It is largely the story of unconventional, free-thinking women, some from Manhattan high society, many Jewish, who crossed race lines and defied social conventions to become a part of the culture and heartbeat of Harlem. New York City in the Jazz Age was host to a pulsating artistic and social revolution. Uptown, an unprecedented explosion in black music, literature, dance, and art sparked the Harlem Renaissance. While the history of this African-American awakening has been widely explored, one chapter remains untold: the story of a group of women collectively dubbed "Miss Anne."

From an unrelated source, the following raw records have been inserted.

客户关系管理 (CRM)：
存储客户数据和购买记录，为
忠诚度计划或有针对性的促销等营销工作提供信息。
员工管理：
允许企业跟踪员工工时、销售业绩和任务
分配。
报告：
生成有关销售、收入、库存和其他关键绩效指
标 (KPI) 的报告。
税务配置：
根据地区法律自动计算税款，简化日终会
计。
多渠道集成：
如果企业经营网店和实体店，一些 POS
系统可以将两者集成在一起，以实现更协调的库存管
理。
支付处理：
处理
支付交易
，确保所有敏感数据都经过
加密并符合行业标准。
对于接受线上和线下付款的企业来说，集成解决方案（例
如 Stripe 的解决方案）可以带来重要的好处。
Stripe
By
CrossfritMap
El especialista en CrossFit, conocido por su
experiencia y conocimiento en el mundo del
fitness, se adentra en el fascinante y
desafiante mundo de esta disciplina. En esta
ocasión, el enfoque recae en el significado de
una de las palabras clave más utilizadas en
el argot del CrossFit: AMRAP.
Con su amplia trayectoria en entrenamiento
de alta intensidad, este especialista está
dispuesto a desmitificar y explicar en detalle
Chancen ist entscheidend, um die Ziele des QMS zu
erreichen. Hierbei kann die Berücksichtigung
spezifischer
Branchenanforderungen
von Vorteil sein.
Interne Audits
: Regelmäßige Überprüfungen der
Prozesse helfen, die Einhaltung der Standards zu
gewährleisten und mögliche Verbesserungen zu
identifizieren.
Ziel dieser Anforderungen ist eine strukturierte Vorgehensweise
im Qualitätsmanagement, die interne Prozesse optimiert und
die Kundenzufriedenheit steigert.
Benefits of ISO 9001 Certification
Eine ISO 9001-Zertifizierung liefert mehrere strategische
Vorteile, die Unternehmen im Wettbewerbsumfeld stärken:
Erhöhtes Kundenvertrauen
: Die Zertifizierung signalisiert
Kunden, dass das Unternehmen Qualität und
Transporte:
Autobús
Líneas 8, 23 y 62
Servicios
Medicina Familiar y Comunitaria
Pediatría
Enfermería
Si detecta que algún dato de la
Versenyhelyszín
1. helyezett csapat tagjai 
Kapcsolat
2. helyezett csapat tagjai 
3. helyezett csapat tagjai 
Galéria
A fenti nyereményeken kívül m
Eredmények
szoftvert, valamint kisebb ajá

Sexualized and sensationalized in the mainstream press—portrayed as monstrous or insane—Miss Anne was sometimes derided within her chosen community of Harlem as well. While it was socially acceptable for white men to head uptown for "exotic" dancers and "hot" jazz, white women who were enthralled by life on West 125th Street took chances. Miss Anne in Harlemintroduces these women—many from New York's wealthiest social echelons—who became patrons of, and romantic participants in, the Harlem Renaissance. They include Barnard College founder Annie Nathan Meyer, Texas heiress Josephine Cogdell Schuyler, British activist Nancy Cunard, philanthropist Charlotte Osgood Mason, educator Lillian E. Wood, and novelist Fannie Hurst—all women of accomplishment and renown in their day. Yet their contributions as hostesses, editors, activists, patrons, writers, friends, and lovers often went unacknowledged and have been lost to history until now.